When you specify "A-C", are you asking about the potential difference across the upper 20 kΩ resistor?

3. Apr 1, 2017

### Staff: Mentor

I don't think your answer is right. The reisistors A-E and B-F are in parallel. If the 12V voltage source is ideal (zero internal resistance), what can you say about the voltage across those parallel sets of resistors?

4. Apr 1, 2017

yes.

5. Apr 1, 2017

### Staff: Mentor

Okay, then see @berkeman 's post above.

6. Apr 1, 2017

### Kajan thana

This is the part that I do not understand, all this time I thought that current will change in the whole circuit if the resistance changes where ever it is placed in the ciruit. Then i thought the current is proportional to voltage. so I thought the voltage will also change.

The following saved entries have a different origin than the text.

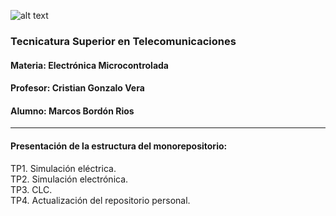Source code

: ![alt text](./z.%20Recursos/Imágenes/LogoEM.png)  
### **Tecnicatura Superior en Telecomunicaciones**
#### **Materia: Electrónica Microcontrolada**
#### **Profesor: Cristian Gonzalo Vera**
#### **Alumno: Marcos Bordón Rios**
---
#### **Presentación de la estructura del monorepositorio:**
TP1. Simulación eléctrica.  
TP2. Simulación electrónica.  
TP3. CLC.  
TP4. Actualización del repositorio personal.  
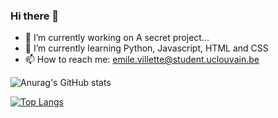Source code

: ### Hi there 👋
- 🔭 I’m currently working on A secret project...
- 🌱 I’m currently learning Python, Javascript, HTML and CSS
- 📫 How to reach me: emile.villette@student.uclouvain.be

![Anurag's GitHub stats](https://github-readme-stats.vercel.app/api?username=Emilevillette&show_icons=true&theme=radical)

[![Top Langs](https://github-readme-stats.vercel.app/api/top-langs/?username=Emilevillette&layout=compact&show_icons=true&theme=radical&count_private=true&include_all_commits=true&langs_count=10)](https://github.com/anuraghazra/github-readme-stats)


<!--
**Emilevillette/Emilevillette** is a ✨ _special_ ✨ repository because its `README.md` (this file) appears on your GitHub profile.

Here are some ideas to get you started:

- 🔭 I’m currently working on The Coronavirus Journal
- 🌱 I’m currently learning Python, Javascript and HTML
- 👯 I’m looking to collaborate on ...
- 🤔 I’m looking for help with web developpement
- 💬 Ask me about ...
- 📫 How to reach me: emile.villette@student.uclouvain.be
- 😄 Pronouns: ...
- ⚡ Fun fact: ...
-->
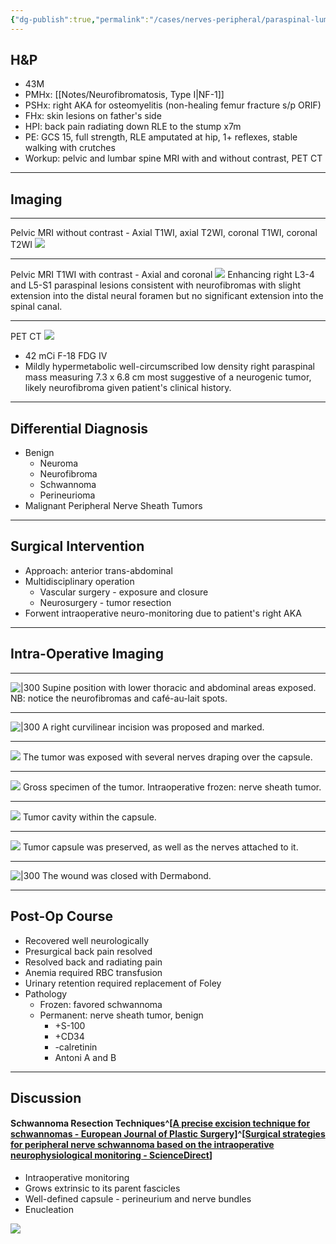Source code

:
 ```yaml
---
{"dg-publish":true,"permalink":"/cases/nerves-peripheral/paraspinal-lumbar-tumor/","tags":["NF1","tumor/lsp","PNS"],"created":"2023-04-24T21:30:52.952-05:00","updated":"2023-05-11T20:31:32.585-05:00"}
---
```



## H&P

- 43M
- PMHx: [[Notes/Neurofibromatosis, Type I\|NF-1]]
- PSHx: right AKA for osteomyelitis (non-healing femur fracture s/p ORIF)
- FHx: skin lesions on father's side
- HPI: back pain radiating down RLE to the stump x7m
- PE: GCS 15, full strength, RLE amputated at hip, 1+ reflexes, stable walking with crutches
- Workup: pelvic and lumbar spine MRI with and without contrast, PET CT

---

## Imaging

---

Pelvic MRI without contrast - Axial T1WI, axial T2WI, coronal T1WI, coronal T2WI 
![](https://i.imgur.com/6MfNHCL.png)

---

Pelvic MRI T1WI with contrast - Axial and coronal
![](https://i.imgur.com/jW7ZCzD.png)
Enhancing right L3-4 and L5-S1 paraspinal lesions consistent with neurofibromas with slight extension into the distal neural foramen but no significant extension into the spinal canal. 

---

PET CT
![](https://i.imgur.com/JZCswGw.png)
- 42 mCi F-18 FDG IV
- Mildly hypermetabolic well-circumscribed low density right paraspinal mass measuring 7.3 x 6.8 cm most suggestive of a neurogenic tumor, likely neurofibroma given patient's clinical history.

---

## Differential Diagnosis

- Benign
    -   Neuroma
    -   Neurofibroma
    -   Schwannoma
    -   Perineurioma
-   Malignant Peripheral Nerve Sheath Tumors

---

## Surgical Intervention

- Approach: anterior trans-abdominal
- Multidisciplinary operation
	- Vascular surgery - exposure and closure
	- Neurosurgery - tumor resection
- Forwent intraoperative neuro-monitoring due to patient's right AKA

---

## Intra-Operative Imaging

---

![|300](https://i.imgur.com/soSWsd5.jpg)
Supine position with lower thoracic and abdominal areas exposed. 
NB: notice the neurofibromas and café-au-lait spots.

---

![|300](https://i.imgur.com/e4uymBz.jpg)
A right curvilinear incision was proposed and marked.

---

![](https://i.imgur.com/GBzvEkl.jpg)
The tumor was exposed with several nerves draping over the capsule.

---

![](https://i.imgur.com/6zps9dW.jpg)
Gross specimen of the tumor.
Intraoperative frozen: nerve sheath tumor.

---

![](https://i.imgur.com/fQ9GS60.jpg)
Tumor cavity within the capsule.

---

![](https://i.imgur.com/X0f99LR.jpg)
Tumor capsule was preserved, as well as the nerves attached to it.

---

![|300](https://i.imgur.com/O2xCxIh.jpg)
The wound was closed with Dermabond.

---

## Post-Op Course

- Recovered well neurologically
- Presurgical back pain resolved
- Resolved back and radiating pain
- Anemia required RBC transfusion
- Urinary retention required replacement of Foley
- Pathology
	- Frozen: favored schwannoma
	- Permanent: nerve sheath tumor, benign
		- +S-100
		- +CD34
		- -calretinin
		- Antoni A and B

---

## Discussion

#### Schwannoma Resection Techniques^[[A precise excision technique for schwannomas - European Journal of Plastic Surgery](https://link.springer.com/article/10.1007/s00238-012-0715-1)]^[[Surgical strategies for peripheral nerve schwannoma based on the intraoperative neurophysiological monitoring - ScienceDirect](https://www.sciencedirect.com/science/article/pii/S2468900919300386)]

- Intraoperative monitoring
- Grows extrinsic to its parent fascicles
- Well-defined capsule - perineurium and nerve bundles
- Enucleation

![](https://els-jbs-prod-cdn.jbs.elsevierhealth.com/cms/attachment/bbba5818-eefa-4e2e-8859-019c5346a2a7/gr1_lrg.jpg)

Can you please explain to me where I am going wrong? Thanks.

The actual answer is there will be no change.

7. Apr 1, 2017

### Kajan thana

I actually understand the fact that it will be 6V in each parallel set due to Voltage Law. My problem is where do we use the proportionality rule: If voltage increase the current also increase?

8. Apr 1, 2017

### Staff: Mentor

No. The 12V source is across both the pairs of resistors. The pair of resistors A-E will have 12V across them, and the pair of resistors B-F will have 12V across them.

If the 12V source is ideal (no internal resistance), then the 12V output does not depend on the current being drawn by the load circuit.

9. Apr 1, 2017

### cnh1995

10. Apr 1, 2017

### Staff: Mentor

You are referring to Ohm's law. The voltage involved then is the change in potential across a resistor due to a current flowing through it: V = IR. If there's no resistance along a path then there will be no potential drop due to current flow. In your circuit, the wires are taken to be ideal (no resistance), so there will never be a potential drop between the battery and the branches connected directly to the battery by those wires. That means in this circuit the potential difference (voltage) across both of the branches is fixed at 12 V. To be clear, the potential differences between A and E, and B and F, are both fixed at 12 V by that battery.

11. Apr 1, 2017

### Kajan thana

Sorry, I meant to say 12V, but this is what I don't understand: If I want to find out the voltage across A-C, then I have to apply V=IR , isn't the current determined from the overall resistance?

12. Apr 1, 2017

### cnh1995

It's the "total current supplied by the battery" that is determined by the "overall" resistance.
You need to revise Ohm's law.

13. Apr 1, 2017

### Staff: Mentor

You can look at the total current for that branch alone (Ohm's law for the entire branch), then use that current and Ohm's law on the individual components of the branch.

14. Apr 1, 2017

### Kajan thana

Okay. So I substituted some numbers and I realised the ratio the current divide into each branch causes the voltage to remain same. Am I right in some ways?

15. Apr 1, 2017

### Staff: Mentor

You'll need to be more specific about which current and which voltage. I can identify three separate currents flowing in the circuit.